>>

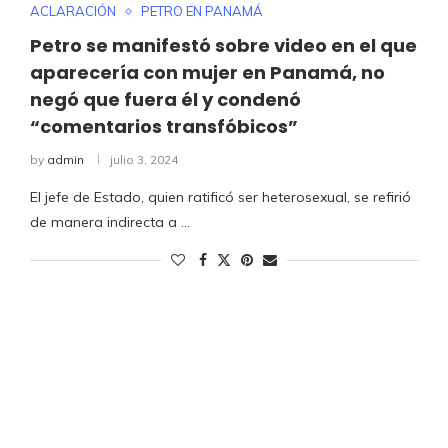
ACLARACIÓN
PETRO EN PANAMÁ
Petro se manifestó sobre video en el que
aparecería con mujer en Panamá, no
negó que fuera él y condenó
“comentarios transfóbicos”
by
admin
julio 3, 2024
El jefe de Estado, quien ratificó ser heterosexual, se refirió
de manera indirecta a …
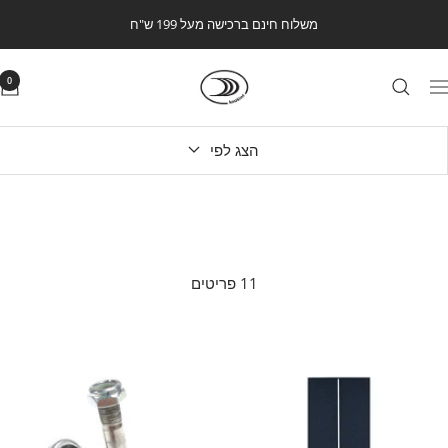
לג
משלוח חינם ברכישה מעל 199 ש"ח
תוכן
Kookintstore
0
ווט
הצג לפי
11 פריטים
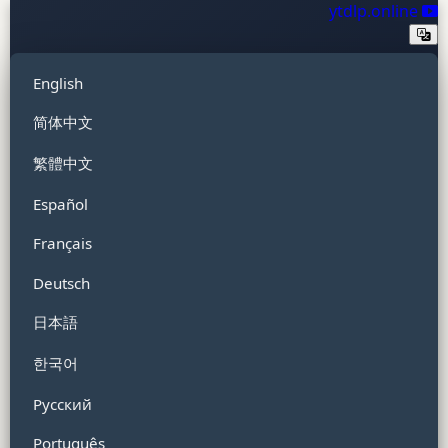
ytdlp.online
English
简体中文
繁體中文
Español
Français
Deutsch
日本語
한국어
Русский
Português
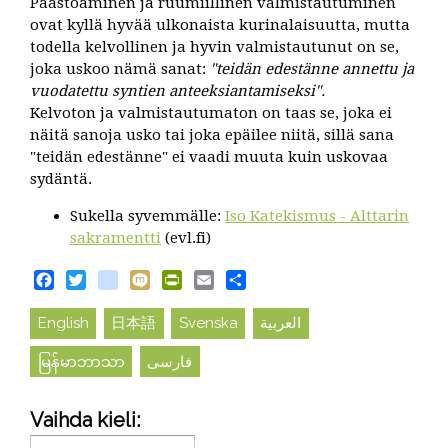
Paastoaminen ja ruumiillinen valmistautuminen
ovat kyllä hyvää ulkonaista kurinalaisuutta, mutta
todella kelvollinen ja hyvin valmistautunut on se,
joka uskoo nämä sanat:
"teidän edestänne annettu ja
vuodatettu syntien anteeksiantamiseksi".
Kelvoton ja valmistautumaton on taas se, joka ei
näitä sanoja usko tai joka epäilee niitä, sillä sana
"teidän edestänne" ei vaadi muuta kuin uskovaa
sydäntä.
Sukella syvemmälle:
Iso Katekismus - Alttarin
sakramentti
(evl.fi)
Facebook
Twitter
blogger_post
Mixi
PrintFriendly
Email
Share
English
日本語
Svenska
العربية
မြန်မာဘာသာ
فارسی
Vaihda kieli:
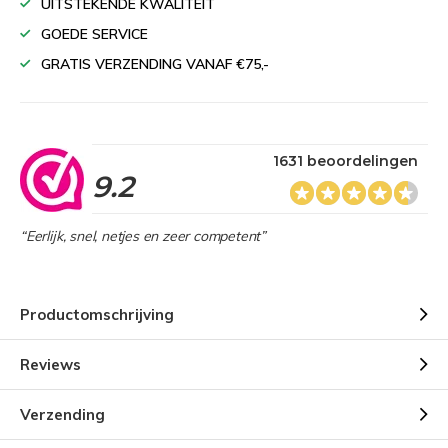
UITSTEKENDE KWALITEIT
GOEDE SERVICE
GRATIS VERZENDING VANAF €75,-
1631 beoordelingen
9.2
“Eerlijk, snel, netjes en zeer competent”
Productomschrijving
Reviews
Verzending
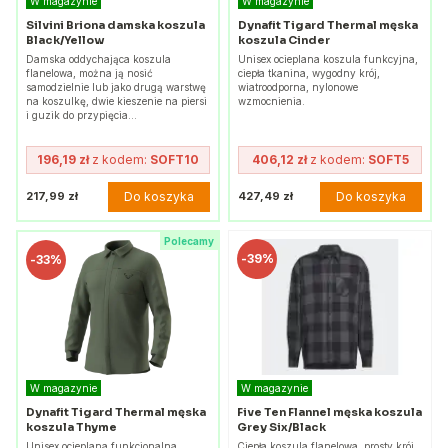
W magazynie
W magazynie
Silvini Briona damska koszula
Dynafit Tigard Thermal męska
Black/Yellow
koszula Cinder
Damska oddychająca koszula
Unisex ocieplana koszula funkcyjna,
flanelowa, można ją nosić
ciepła tkanina, wygodny krój,
samodzielnie lub jako drugą warstwę
wiatroodporna, nylonowe
na koszulkę, dwie kieszenie na piersi
wzmocnienia.
i guzik do przypięcia…
196,19 zł
z kodem:
SOFT10
406,12 zł
z kodem:
SOFT5
Do koszyka
Do koszyka
217,99 zł
427,49 zł
Polecamy
-
39%
-
33%
W magazynie
W magazynie
Dynafit Tigard Thermal męska
Five Ten Flannel męska koszula
koszula Thyme
Grey Six/Black
Unisex ocieplana funkcjonalna
Ciepła koszula flanelowa, prosty krój,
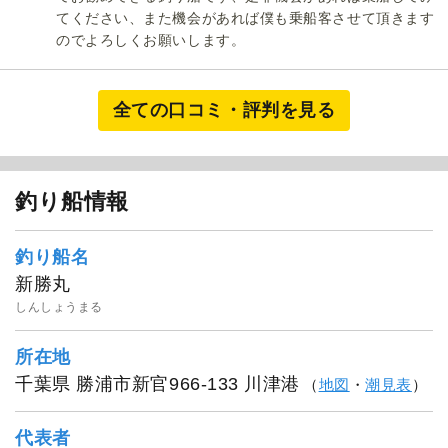
てください、また機会があれば僕も乗船客させて頂きます
のでよろしくお願いします。
全ての口コミ・評判を見る
釣り船情報
釣り船名
新勝丸
しんしょうまる
所在地
千葉県 勝浦市新官966-133 川津港
（
地図
・
潮見表
）
代表者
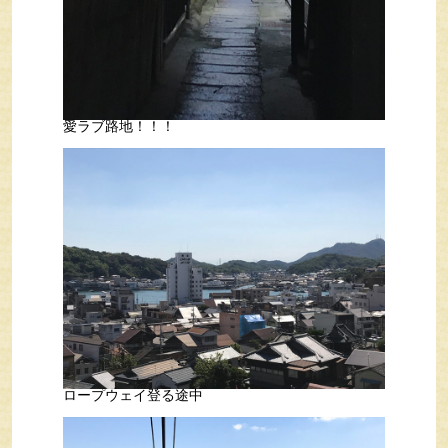
愛ラブ路地！！！
ロープウェイ登る途中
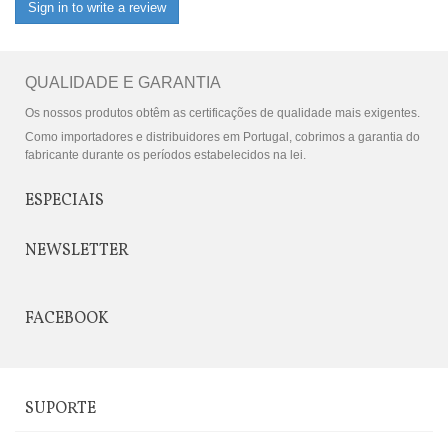
Sign in to write a review
QUALIDADE E GARANTIA
Os nossos produtos obtêm as certificações de qualidade mais exigentes.
Como importadores e distribuidores em Portugal, cobrimos a garantia do
fabricante durante os períodos estabelecidos na lei.
ESPECIAIS
NEWSLETTER
FACEBOOK
SUPORTE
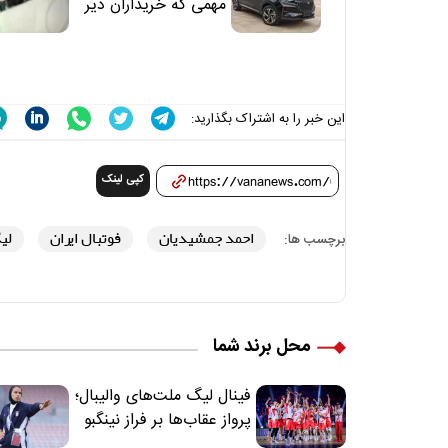
مهمی که خریداران دیر
متوجه می‌شوند
این خبر را به اشتراک بگذارید:
کپی لینک
احمد جمشیدیان
فوتبال ایران
لی
برچسب ها:
محل برند شما
فینال لیگ ملت‌های والیبال؛
پرواز عقاب‌ها بر فراز نینگبو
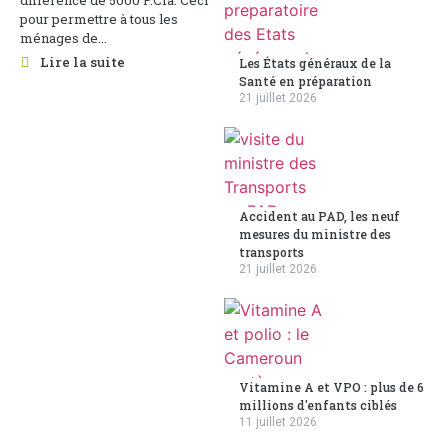
différence de 5000 F.Cfa. Ceci
pour permettre à tous les
ménages de...
Lire la suite
Les États généraux de la
Santé en préparation
21 juillet 2026
Accident au PAD, les neuf
mesures du ministre des
transports
21 juillet 2026
Vitamine A et VPO : plus de 6
millions d'enfants ciblés
11 juillet 2026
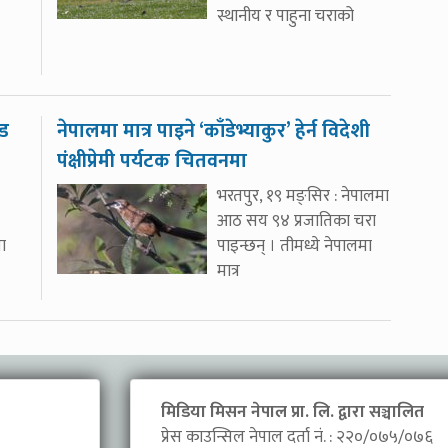
स्थानीय र पाहुना चराको
ोड
नेपालमा मात्र पाइने ‘काँडेभ्याकुर’ हेर्न विदेशी
पंक्षीप्रेमी पर्यटक चितवनमा
भरतपुर, १९ मङ्सिर : नेपालमा
आठ सय ९४ प्रजातिका चरा
ा
पाइन्छन् । तीमध्ये नेपालमा
मात्र
मिडिया मिसन नेपाल प्रा. लि. द्वारा सञ्चालित
प्रेस काउन्सिल नेपाल दर्ता नं. : २२०/०७५/०७६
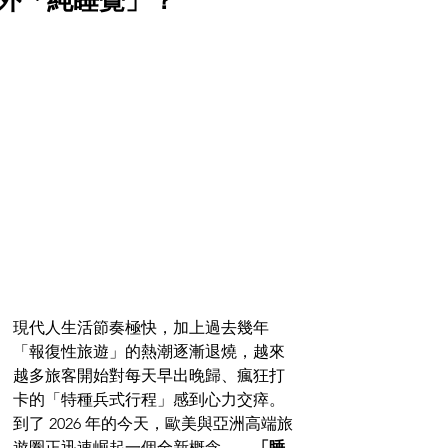
外「純睡覺」？
現代人生活節奏極快，加上過去幾年
「報復性旅遊」的熱潮逐漸退燒，越來
越多旅客開始對每天早出晚歸、瘋狂打
卡的「特種兵式行程」感到心力交瘁。
到了 2026 年的今天，歐美與亞洲高端旅
遊圈正迅速崛起一個全新概念——
「睡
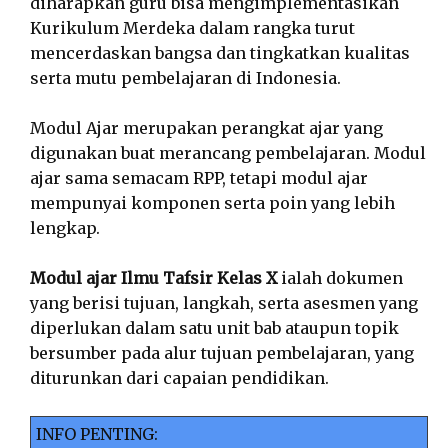
diharapkan guru bisa mengimplementasikan
Kurikulum Merdeka dalam rangka turut
mencerdaskan bangsa dan tingkatkan kualitas
serta mutu pembelajaran di Indonesia.
Modul Ajar merupakan perangkat ajar yang
digunakan buat merancang pembelajaran. Modul
ajar sama semacam RPP, tetapi modul ajar
mempunyai komponen serta poin yang lebih
lengkap.
Modul ajar Ilmu Tafsir Kelas X
ialah dokumen
yang berisi tujuan, langkah, serta asesmen yang
diperlukan dalam satu unit bab ataupun topik
bersumber pada alur tujuan pembelajaran, yang
diturunkan dari capaian pendidikan.
INFO PENTING:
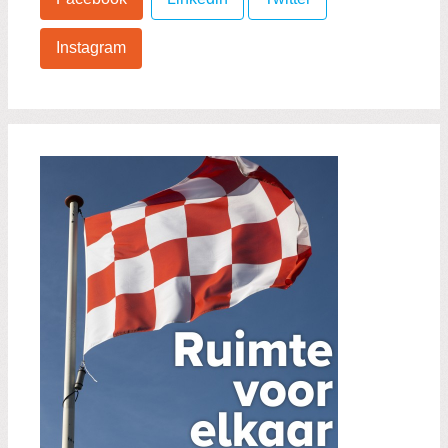
Instagram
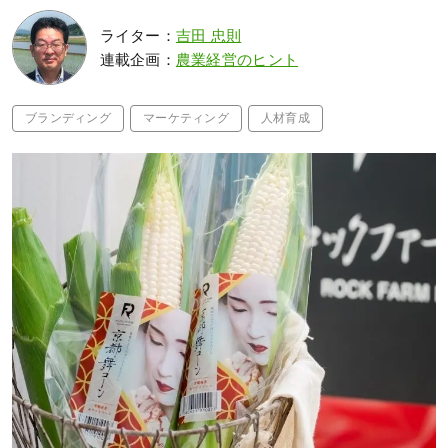
ライター：
吉田 忠則
連載企画：
農業経営のヒント
ブランディング
マーケティング
人材育成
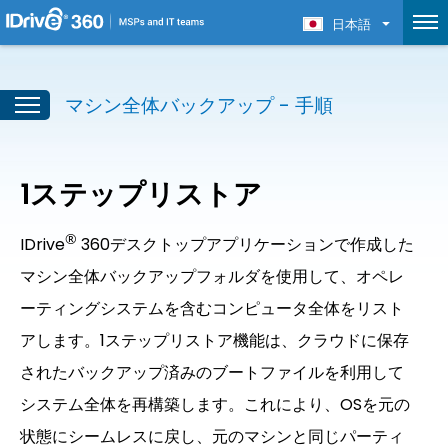
日本語
マシン全体バックアップ - 手順
1ステップリストア
®
IDrive
360デスクトップアプリケーションで作成した
マシン全体バックアップフォルダを使用して、オペレ
ーティングシステムを含むコンピュータ全体をリスト
アします。1ステップリストア機能は、クラウドに保存
されたバックアップ済みのブートファイルを利用して
システム全体を再構築します。これにより、OSを元の
状態にシームレスに戻し、元のマシンと同じパーティ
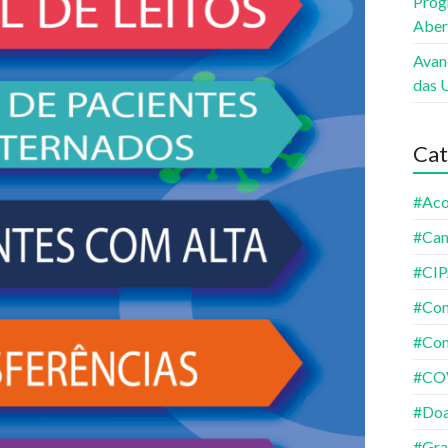
Prog
Aber
Avan
das 
Cat
#Aco
#Ca
#CI
#Co
#Con
#CO
#Do
#Gra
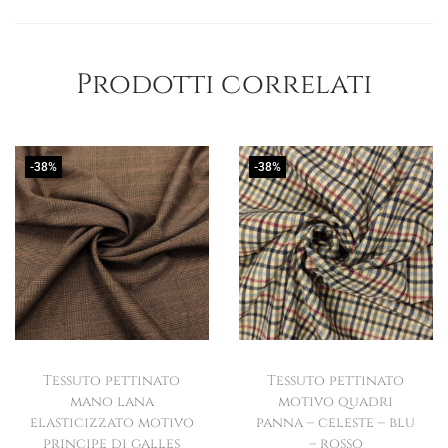
Prodotti correlati
-38%
-38%
Tessuto pettinato
Tessuto pettinato
mano lana
motivo quadri
elasticizzato motivo
panna – celeste – blu
principe di galles
– rosso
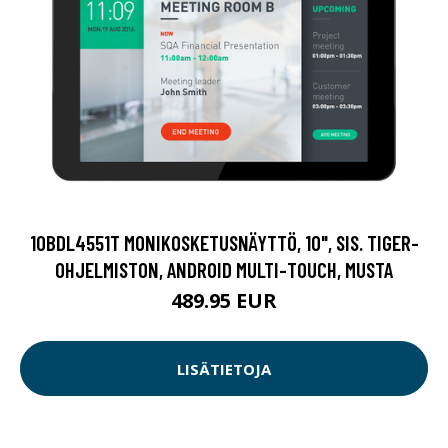
10BDL4551T MONIKOSKETUSNÄYTTÖ, 10", SIS. TIGER-
OHJELMISTON, ANDROID MULTI-TOUCH, MUSTA
489.95 EUR
LISÄTIETOJA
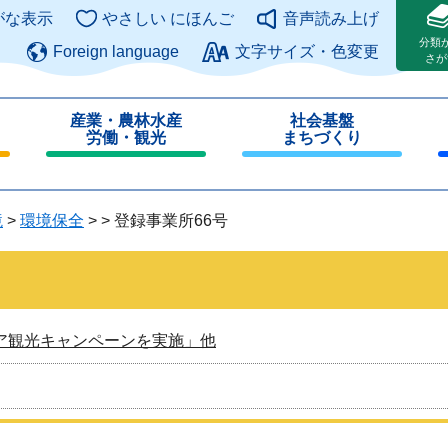
このページの本文へ
がな表示
やさしい にほんご
音声読み上げ
分類
Foreign language
文字サイズ・色変更
さが
産業・農林水産
社会基盤
労働・観光
まちづくり
閉
閉
じ
じ
る
る
境
>
環境保全
>
>
登録事業所66号
ア観光キャンペーンを実施」他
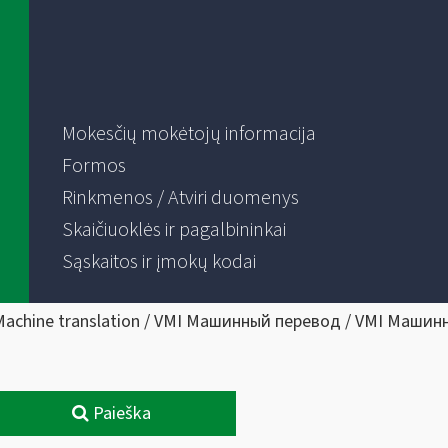
Mokesčių mokėtojų informacija
Formos
Rinkmenos / Atviri duomenys
Skaičiuoklės ir pagalbininkai
Sąskaitos ir įmokų kodai
Machine translation / VMI Машинный перевод / VMI Машин
Paieška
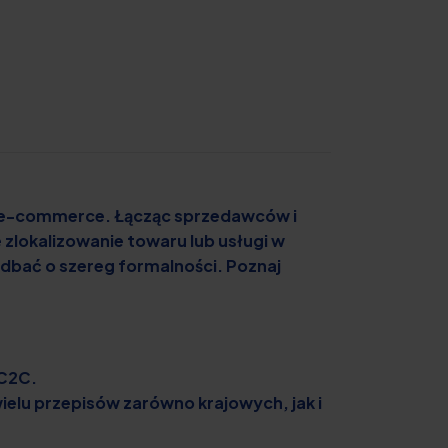
go e-commerce. Łącząc sprzedawców i
zlokalizowanie towaru lub usługi w
dbać o szereg formalności. Poznaj
 C2C.
elu przepisów zarówno krajowych, jak i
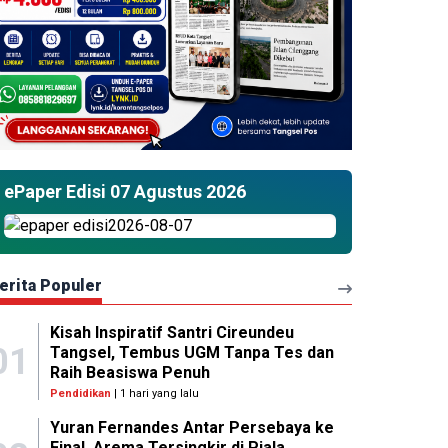
ePaper Edisi 07 Agustus 2026
erita Populer
Kisah Inspiratif Santri Cireundeu
01
Tangsel, Tembus UGM Tanpa Tes dan
Raih Beasiswa Penuh
Pendidikan
| 1 hari yang lalu
Yuran Fernandes Antar Persebaya ke
Final, Arema Tersingkir di Piala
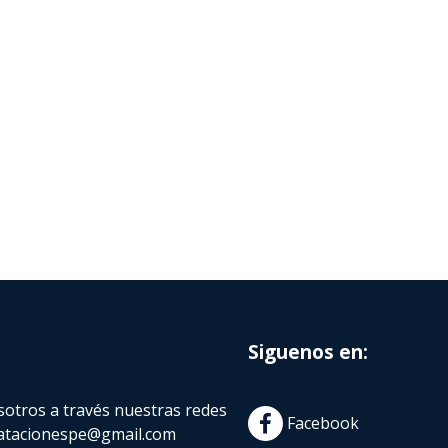
Siguenos en:
otros a través nuestras redes
Facebook
atacionespe@gmail.com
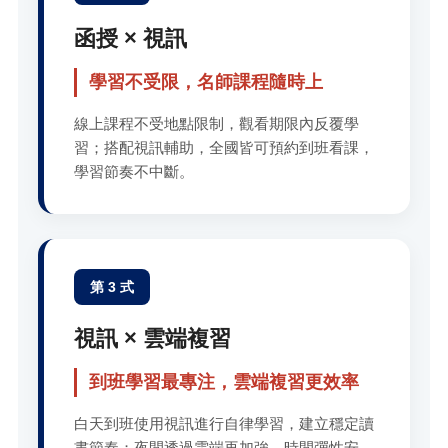
函授 × 視訊
學習不受限，名師課程隨時上
線上課程不受地點限制，觀看期限內反覆學
習；搭配視訊輔助，全國皆可預約到班看課，
學習節奏不中斷。
第 3 式
視訊 × 雲端複習
到班學習最專注，雲端複習更效率
白天到班使用視訊進行自律學習，建立穩定讀
書節奏；夜間透過雲端再加強，時間彈性安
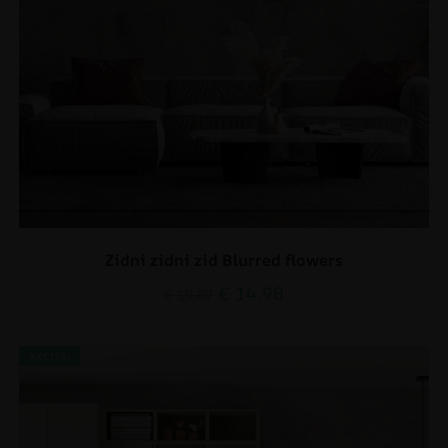
Zidni zidni zid Blurred flowers
€
14.90
€
19.87
AKCIJA!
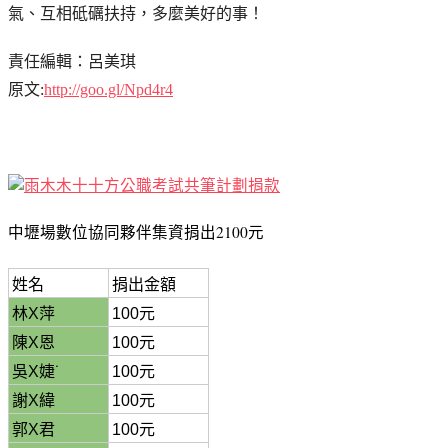
氣、互相砥礪扶持，多麼美好的事！
責任編輯：呂美琪
原文:
http://goo.gl/Npd4r4
中壢場數位協同夥伴集資捐出2100元
姓名
捐出金額
林X萍
100元
陳X恩
100元
吳X婕˙
100元
謝X緯
100元
郭X君
100元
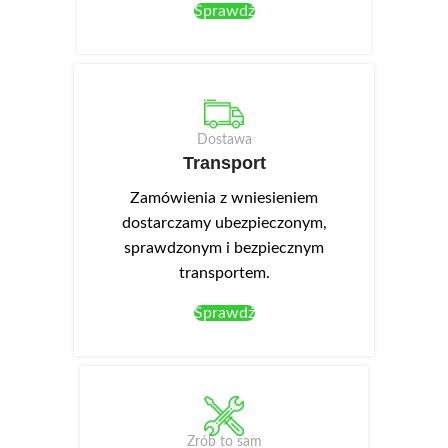
Sprawdź
Dostawa
Transport
Zamówienia z wniesieniem
dostarczamy ubezpieczonym,
sprawdzonym i bezpiecznym
transportem.
Sprawdź
Zrób to sam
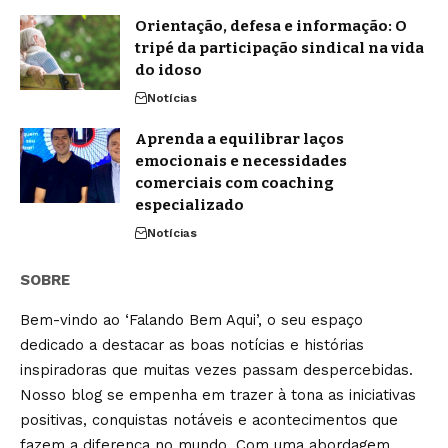
Orientação, defesa e informação: O
tripé da participação sindical na vida
do idoso
Notícias
Aprenda a equilibrar laços
emocionais e necessidades
comerciais com coaching
especializado
Notícias
SOBRE
Bem-vindo ao ‘Falando Bem Aqui’, o seu espaço
dedicado a destacar as boas notícias e histórias
inspiradoras que muitas vezes passam despercebidas.
Nosso blog se empenha em trazer à tona as iniciativas
positivas, conquistas notáveis e acontecimentos que
fazem a diferença no mundo. Com uma abordagem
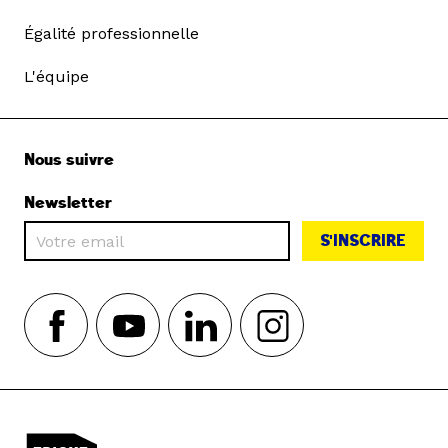
Égalité professionnelle
L'équipe
Nous suivre
Newsletter
S'INSCRIRE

<<

> **EXERCISE AIM**
Extract, without any images, the part of the material above that opens with the line containing "てください、また機会があれば僕も乗船客させて頂きます" and closes with the line containing "पाइन्छन् । तीमध्ये नेपालमा", both lines included.

> **FINAL ANSWER**
てください、また機会があれば僕も乗船客させて頂きます
のでよろしくお願いします。
全ての口コミ・評判を見る
釣り船情報
釣り船名
新勝丸
しんしょうまる
所在地
千葉県 勝浦市新官966-133 川津港
（
地図
・
潮見表
）
代表者
愛ラブ路地！！！
ロープウェイ登る途中
Sign in to write a review
QUALIDADE E GARANTIA
Os nossos produtos obtêm as certificações de qualidade mais exigentes.
Como importadores e distribuidores em Portugal, cobrimos a garantia do
fabricante durante os períodos estabelecidos na lei.
ESPECIAIS
NEWSLETTER
FACEBOOK
SUPORTE
مهمی که خریداران دیر
متوجه می‌شوند
این خبر را به اشتراک بگذارید:
کپی لینک
احمد جمشیدیان
فوتبال ایران
لی
برچسب ها:
محل برند شما
فینال لیگ ملت‌های والیبال؛
پرواز عقاب‌ها بر فراز نینگبو
différence de 5000 F.Cfa. Ceci
pour permettre à tous les
ménages de...
Lire la suite
Les États généraux de la
Santé en préparation
21 juillet 2026
Accident au PAD, les neuf
mesures du ministre des
transports
21 juillet 2026
Vitamine A et VPO : plus de 6
millions d'enfants ciblés
11 juillet 2026
स्थानीय र पाहुना चराको
ोड
नेपालमा मात्र पाइने ‘काँडेभ्याकुर’ हेर्न विदेशी
पंक्षीप्रेमी पर्यटक चितवनमा
भरतपुर, १९ मङ्सिर : नेपालमा
आठ सय ९४ प्रजातिका चरा
ा
पाइन्छन् । तीमध्ये नेपालमा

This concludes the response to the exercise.